- **YOUR OBJECTIVE**: Reproduce every one of the entries below line for line, leaving out the pictures.

- **INFORMATION GIVEN**:
___

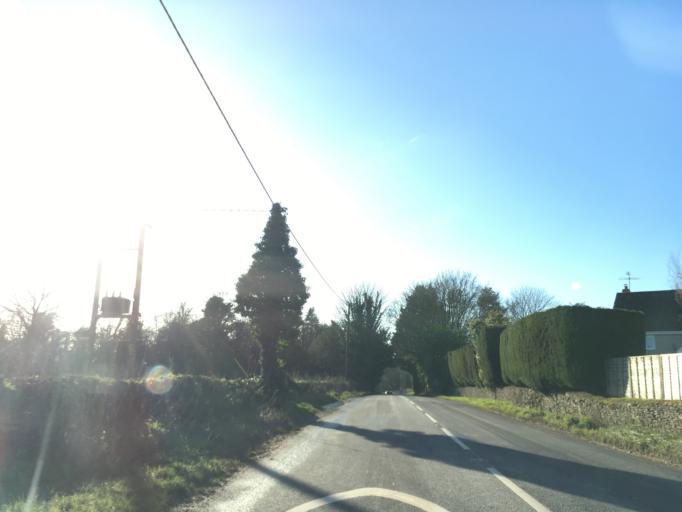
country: GB
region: England
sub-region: Wiltshire
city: Charlton
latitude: 51.5988
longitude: -2.0562
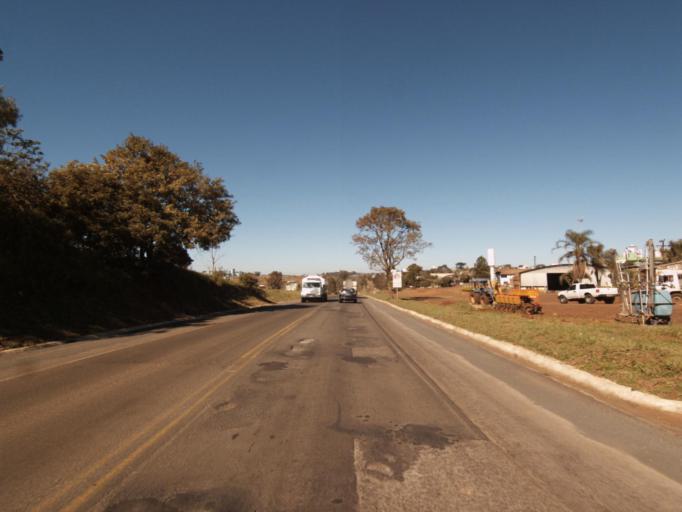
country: BR
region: Santa Catarina
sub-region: Chapeco
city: Chapeco
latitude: -26.8403
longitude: -52.9836
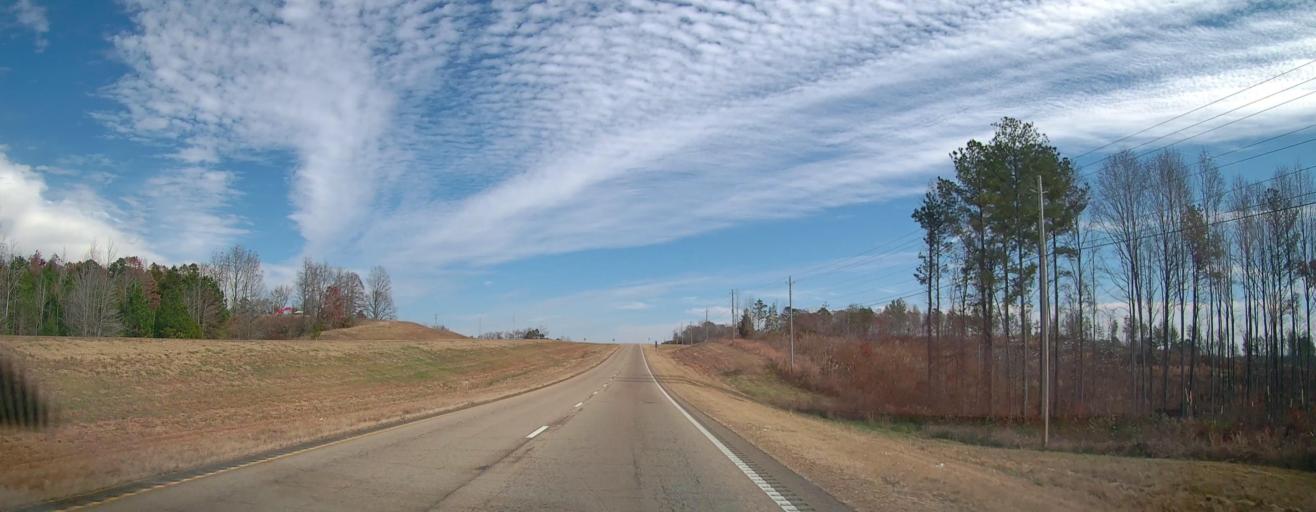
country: US
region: Mississippi
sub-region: Alcorn County
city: Corinth
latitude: 34.9310
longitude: -88.6999
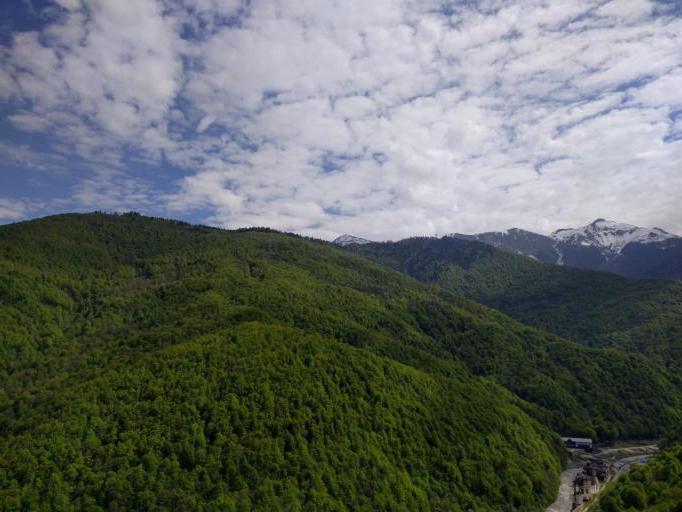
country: RU
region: Krasnodarskiy
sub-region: Sochi City
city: Krasnaya Polyana
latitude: 43.6691
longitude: 40.3025
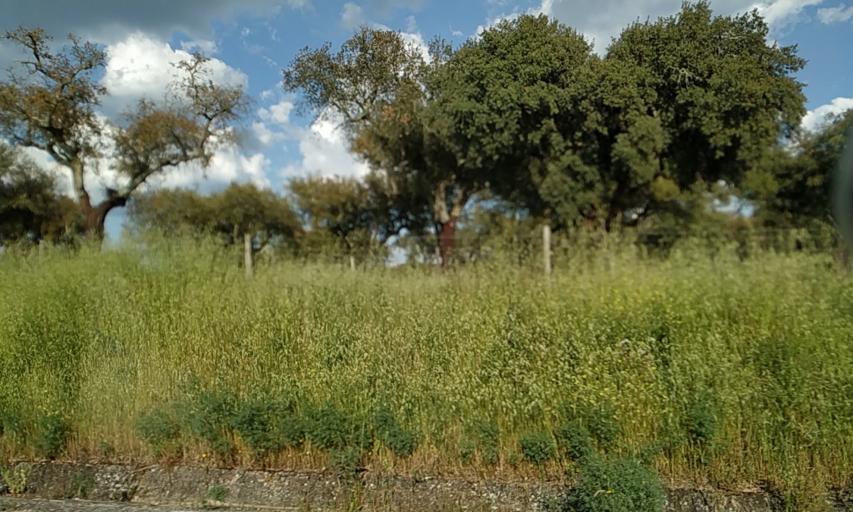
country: PT
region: Portalegre
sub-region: Portalegre
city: Urra
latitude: 39.2247
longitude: -7.4562
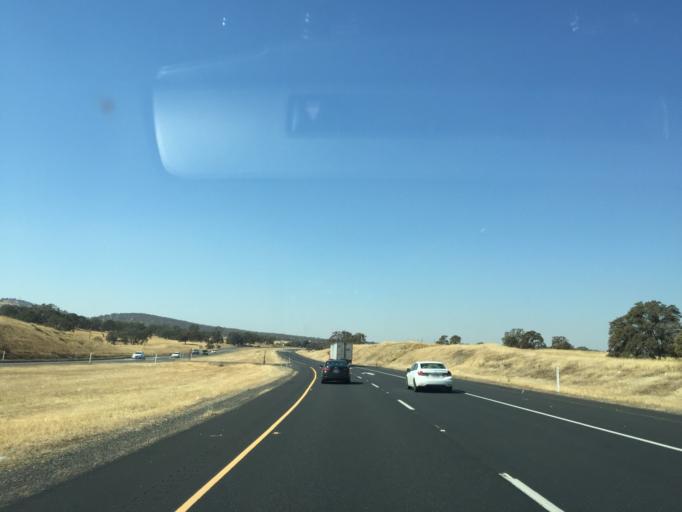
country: US
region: California
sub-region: Tuolumne County
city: Jamestown
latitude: 37.8438
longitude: -120.5336
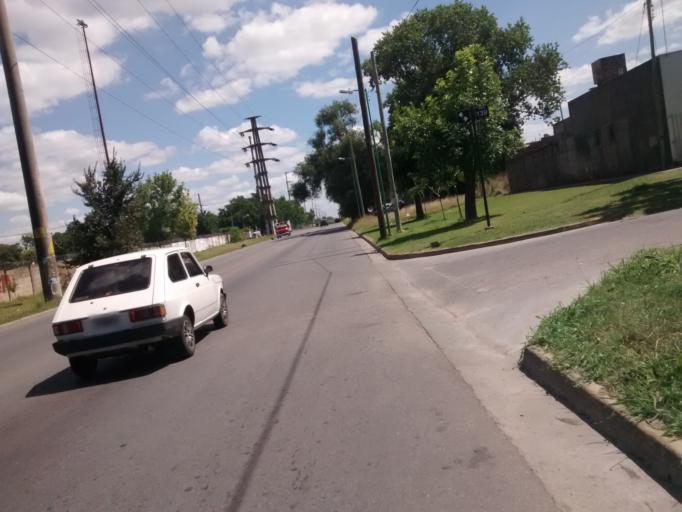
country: AR
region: Buenos Aires
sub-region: Partido de La Plata
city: La Plata
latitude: -34.9461
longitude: -57.9818
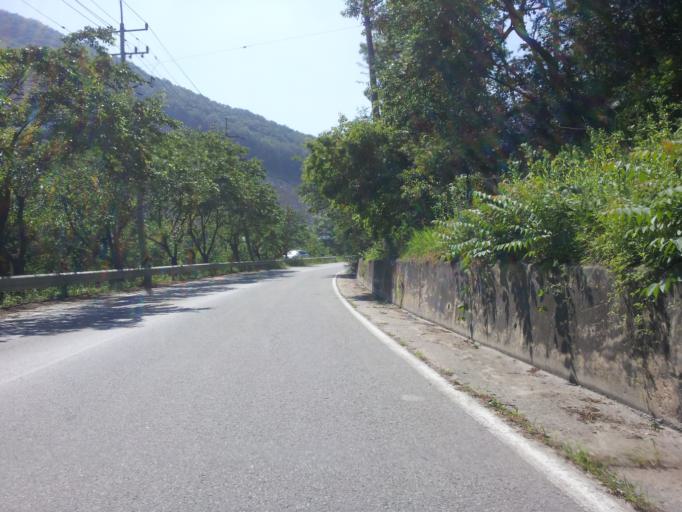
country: KR
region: Chungcheongbuk-do
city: Okcheon
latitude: 36.4523
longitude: 127.6786
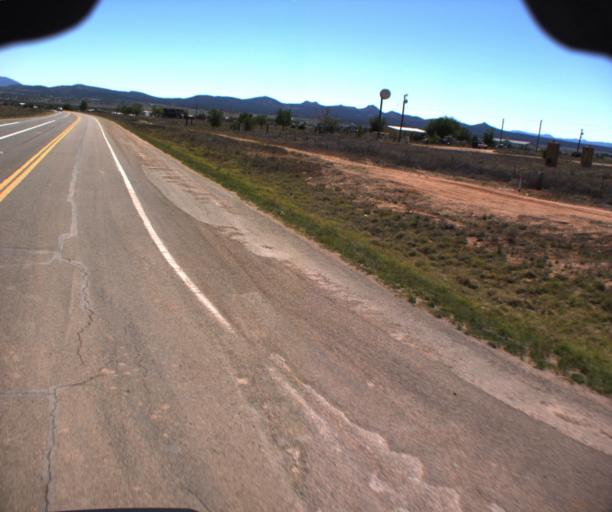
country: US
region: Arizona
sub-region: Yavapai County
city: Paulden
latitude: 34.9105
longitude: -112.4603
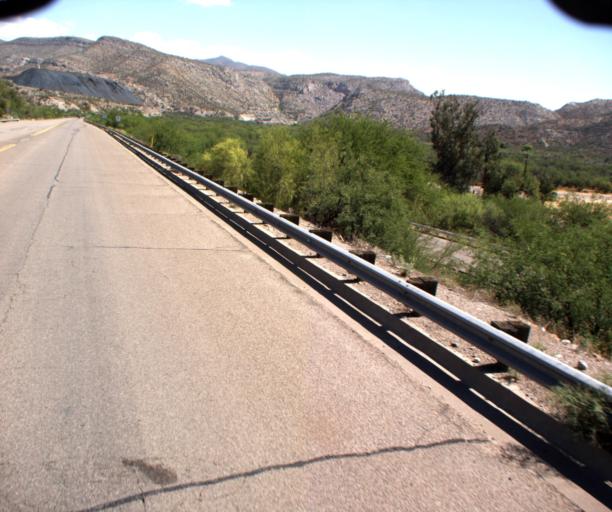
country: US
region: Arizona
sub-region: Pinal County
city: Kearny
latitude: 32.9890
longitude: -110.7696
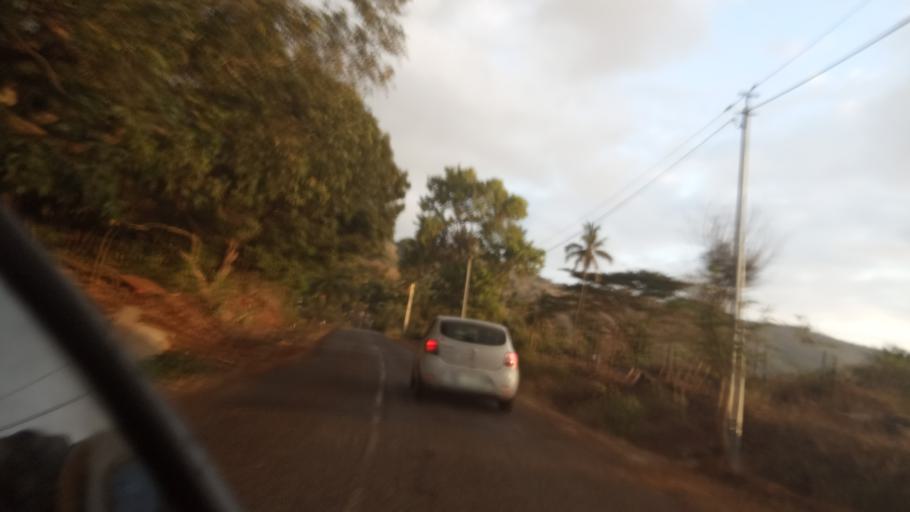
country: YT
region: Kani-Keli
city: Kani Keli
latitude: -12.9378
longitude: 45.1020
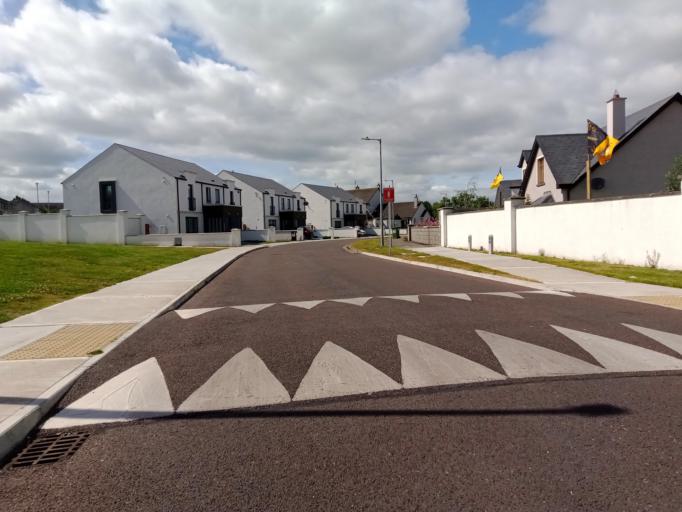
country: IE
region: Leinster
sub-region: Kilkenny
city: Callan
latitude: 52.5409
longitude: -7.3854
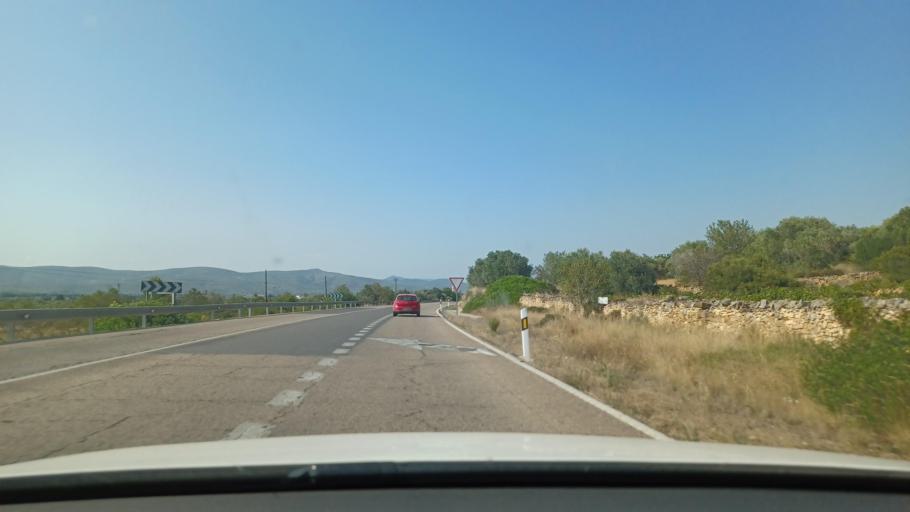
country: ES
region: Valencia
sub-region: Provincia de Castello
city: Alcala de Xivert
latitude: 40.2836
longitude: 0.2247
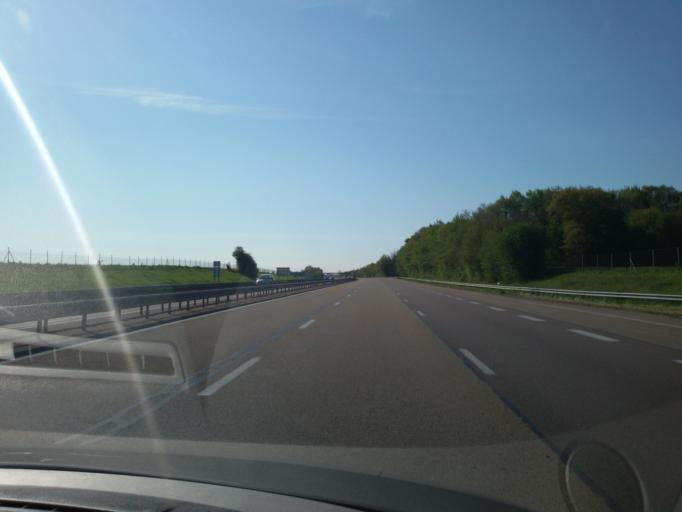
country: FR
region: Bourgogne
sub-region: Departement de l'Yonne
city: Saint-Julien-du-Sault
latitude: 47.9717
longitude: 3.2015
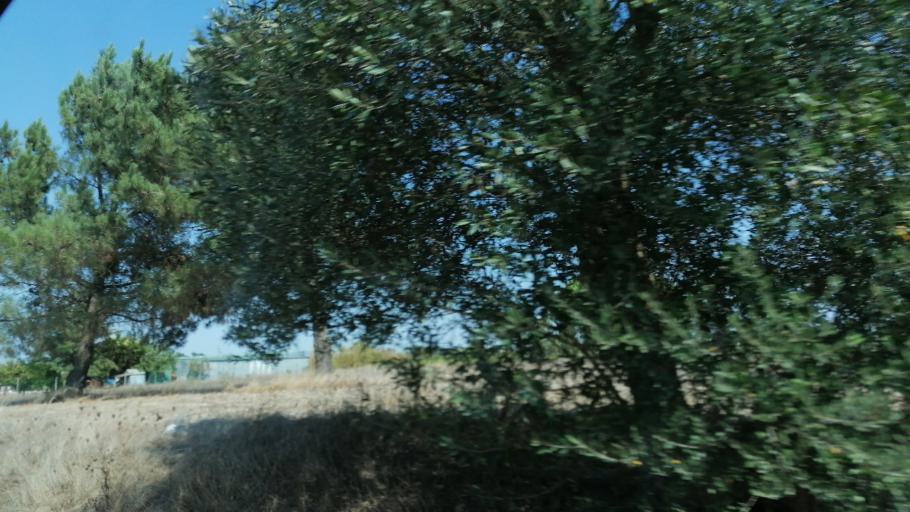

___

- **SOLUTION TO THIS TASK**:
country: GB
region: England
sub-region: Wiltshire
city: Charlton
latitude: 51.5988
longitude: -2.0562
country: BR
region: Santa Catarina
sub-region: Chapeco
city: Chapeco
latitude: -26.8403
longitude: -52.9836
country: US
region: Mississippi
sub-region: Alcorn County
city: Corinth
latitude: 34.9310
longitude: -88.6999
country: RU
region: Krasnodarskiy
sub-region: Sochi City
city: Krasnaya Polyana
latitude: 43.6691
longitude: 40.3025
country: PT
region: Portalegre
sub-region: Portalegre
city: Urra
latitude: 39.2247
longitude: -7.4562
country: US
region: California
sub-region: Tuolumne County
city: Jamestown
latitude: 37.8438
longitude: -120.5336
country: AR
region: Buenos Aires
sub-region: Partido de La Plata
city: La Plata
latitude: -34.9461
longitude: -57.9818
country: KR
region: Chungcheongbuk-do
city: Okcheon
latitude: 36.4523
longitude: 127.6786
country: US
region: Arizona
sub-region: Yavapai County
city: Paulden
latitude: 34.9105
longitude: -112.4603
country: US
region: Arizona
sub-region: Pinal County
city: Kearny
latitude: 32.9890
longitude: -110.7696
country: YT
region: Kani-Keli
city: Kani Keli
latitude: -12.9378
longitude: 45.1020
country: IE
region: Leinster
sub-region: Kilkenny
city: Callan
latitude: 52.5409
longitude: -7.3854
country: ES
region: Valencia
sub-region: Provincia de Castello
city: Alcala de Xivert
latitude: 40.2836
longitude: 0.2247
country: FR
region: Bourgogne
sub-region: Departement de l'Yonne
city: Saint-Julien-du-Sault
latitude: 47.9717
longitude: 3.2015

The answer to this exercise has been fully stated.